### Exercise aim
Restate each line below word for word, skipping every picture.

### Input records

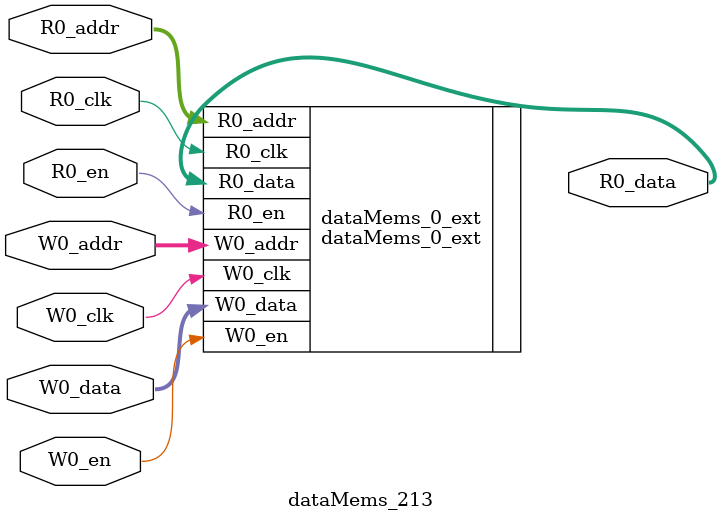
<source format=sv>
`ifndef RANDOMIZE
  `ifdef RANDOMIZE_REG_INIT
    `define RANDOMIZE
  `endif // RANDOMIZE_REG_INIT
`endif // not def RANDOMIZE
`ifndef RANDOMIZE
  `ifdef RANDOMIZE_MEM_INIT
    `define RANDOMIZE
  `endif // RANDOMIZE_MEM_INIT
`endif // not def RANDOMIZE

`ifndef RANDOM
  `define RANDOM $random
`endif // not def RANDOM

// Users can define 'PRINTF_COND' to add an extra gate to prints.
`ifndef PRINTF_COND_
  `ifdef PRINTF_COND
    `define PRINTF_COND_ (`PRINTF_COND)
  `else  // PRINTF_COND
    `define PRINTF_COND_ 1
  `endif // PRINTF_COND
`endif // not def PRINTF_COND_

// Users can define 'ASSERT_VERBOSE_COND' to add an extra gate to assert error printing.
`ifndef ASSERT_VERBOSE_COND_
  `ifdef ASSERT_VERBOSE_COND
    `define ASSERT_VERBOSE_COND_ (`ASSERT_VERBOSE_COND)
  `else  // ASSERT_VERBOSE_COND
    `define ASSERT_VERBOSE_COND_ 1
  `endif // ASSERT_VERBOSE_COND
`endif // not def ASSERT_VERBOSE_COND_

// Users can define 'STOP_COND' to add an extra gate to stop conditions.
`ifndef STOP_COND_
  `ifdef STOP_COND
    `define STOP_COND_ (`STOP_COND)
  `else  // STOP_COND
    `define STOP_COND_ 1
  `endif // STOP_COND
`endif // not def STOP_COND_

// Users can define INIT_RANDOM as general code that gets injected into the
// initializer block for modules with registers.
`ifndef INIT_RANDOM
  `define INIT_RANDOM
`endif // not def INIT_RANDOM

// If using random initialization, you can also define RANDOMIZE_DELAY to
// customize the delay used, otherwise 0.002 is used.
`ifndef RANDOMIZE_DELAY
  `define RANDOMIZE_DELAY 0.002
`endif // not def RANDOMIZE_DELAY

// Define INIT_RANDOM_PROLOG_ for use in our modules below.
`ifndef INIT_RANDOM_PROLOG_
  `ifdef RANDOMIZE
    `ifdef VERILATOR
      `define INIT_RANDOM_PROLOG_ `INIT_RANDOM
    `else  // VERILATOR
      `define INIT_RANDOM_PROLOG_ `INIT_RANDOM #`RANDOMIZE_DELAY begin end
    `endif // VERILATOR
  `else  // RANDOMIZE
    `define INIT_RANDOM_PROLOG_
  `endif // RANDOMIZE
`endif // not def INIT_RANDOM_PROLOG_

// Include register initializers in init blocks unless synthesis is set
`ifndef SYNTHESIS
  `ifndef ENABLE_INITIAL_REG_
    `define ENABLE_INITIAL_REG_
  `endif // not def ENABLE_INITIAL_REG_
`endif // not def SYNTHESIS

// Include rmemory initializers in init blocks unless synthesis is set
`ifndef SYNTHESIS
  `ifndef ENABLE_INITIAL_MEM_
    `define ENABLE_INITIAL_MEM_
  `endif // not def ENABLE_INITIAL_MEM_
`endif // not def SYNTHESIS

module dataMems_213(	// @[generators/ara/src/main/scala/UnsafeAXI4ToTL.scala:365:62]
  input  [4:0]   R0_addr,
  input          R0_en,
  input          R0_clk,
  output [130:0] R0_data,
  input  [4:0]   W0_addr,
  input          W0_en,
  input          W0_clk,
  input  [130:0] W0_data
);

  dataMems_0_ext dataMems_0_ext (	// @[generators/ara/src/main/scala/UnsafeAXI4ToTL.scala:365:62]
    .R0_addr (R0_addr),
    .R0_en   (R0_en),
    .R0_clk  (R0_clk),
    .R0_data (R0_data),
    .W0_addr (W0_addr),
    .W0_en   (W0_en),
    .W0_clk  (W0_clk),
    .W0_data (W0_data)
  );
endmodule


</source>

### Result of the task
<source format=sv>
`ifndef RANDOMIZE
  `ifdef RANDOMIZE_REG_INIT
    `define RANDOMIZE
  `endif // RANDOMIZE_REG_INIT
`endif // not def RANDOMIZE
`ifndef RANDOMIZE
  `ifdef RANDOMIZE_MEM_INIT
    `define RANDOMIZE
  `endif // RANDOMIZE_MEM_INIT
`endif // not def RANDOMIZE

`ifndef RANDOM
  `define RANDOM $random
`endif // not def RANDOM

// Users can define 'PRINTF_COND' to add an extra gate to prints.
`ifndef PRINTF_COND_
  `ifdef PRINTF_COND
    `define PRINTF_COND_ (`PRINTF_COND)
  `else  // PRINTF_COND
    `define PRINTF_COND_ 1
  `endif // PRINTF_COND
`endif // not def PRINTF_COND_

// Users can define 'ASSERT_VERBOSE_COND' to add an extra gate to assert error printing.
`ifndef ASSERT_VERBOSE_COND_
  `ifdef ASSERT_VERBOSE_COND
    `define ASSERT_VERBOSE_COND_ (`ASSERT_VERBOSE_COND)
  `else  // ASSERT_VERBOSE_COND
    `define ASSERT_VERBOSE_COND_ 1
  `endif // ASSERT_VERBOSE_COND
`endif // not def ASSERT_VERBOSE_COND_

// Users can define 'STOP_COND' to add an extra gate to stop conditions.
`ifndef STOP_COND_
  `ifdef STOP_COND
    `define STOP_COND_ (`STOP_COND)
  `else  // STOP_COND
    `define STOP_COND_ 1
  `endif // STOP_COND
`endif // not def STOP_COND_

// Users can define INIT_RANDOM as general code that gets injected into the
// initializer block for modules with registers.
`ifndef INIT_RANDOM
  `define INIT_RANDOM
`endif // not def INIT_RANDOM

// If using random initialization, you can also define RANDOMIZE_DELAY to
// customize the delay used, otherwise 0.002 is used.
`ifndef RANDOMIZE_DELAY
  `define RANDOMIZE_DELAY 0.002
`endif // not def RANDOMIZE_DELAY

// Define INIT_RANDOM_PROLOG_ for use in our modules below.
`ifndef INIT_RANDOM_PROLOG_
  `ifdef RANDOMIZE
    `ifdef VERILATOR
      `define INIT_RANDOM_PROLOG_ `INIT_RANDOM
    `else  // VERILATOR
      `define INIT_RANDOM_PROLOG_ `INIT_RANDOM #`RANDOMIZE_DELAY begin end
    `endif // VERILATOR
  `else  // RANDOMIZE
    `define INIT_RANDOM_PROLOG_
  `endif // RANDOMIZE
`endif // not def INIT_RANDOM_PROLOG_

// Include register initializers in init blocks unless synthesis is set
`ifndef SYNTHESIS
  `ifndef ENABLE_INITIAL_REG_
    `define ENABLE_INITIAL_REG_
  `endif // not def ENABLE_INITIAL_REG_
`endif // not def SYNTHESIS

// Include rmemory initializers in init blocks unless synthesis is set
`ifndef SYNTHESIS
  `ifndef ENABLE_INITIAL_MEM_
    `define ENABLE_INITIAL_MEM_
  `endif // not def ENABLE_INITIAL_MEM_
`endif // not def SYNTHESIS

module dataMems_213(	// @[generators/ara/src/main/scala/UnsafeAXI4ToTL.scala:365:62]
  input  [4:0]   R0_addr,
  input          R0_en,
  input          R0_clk,
  output [130:0] R0_data,
  input  [4:0]   W0_addr,
  input          W0_en,
  input          W0_clk,
  input  [130:0] W0_data
);

  dataMems_0_ext dataMems_0_ext (	// @[generators/ara/src/main/scala/UnsafeAXI4ToTL.scala:365:62]
    .R0_addr (R0_addr),
    .R0_en   (R0_en),
    .R0_clk  (R0_clk),
    .R0_data (R0_data),
    .W0_addr (W0_addr),
    .W0_en   (W0_en),
    .W0_clk  (W0_clk),
    .W0_data (W0_data)
  );
endmodule


</source>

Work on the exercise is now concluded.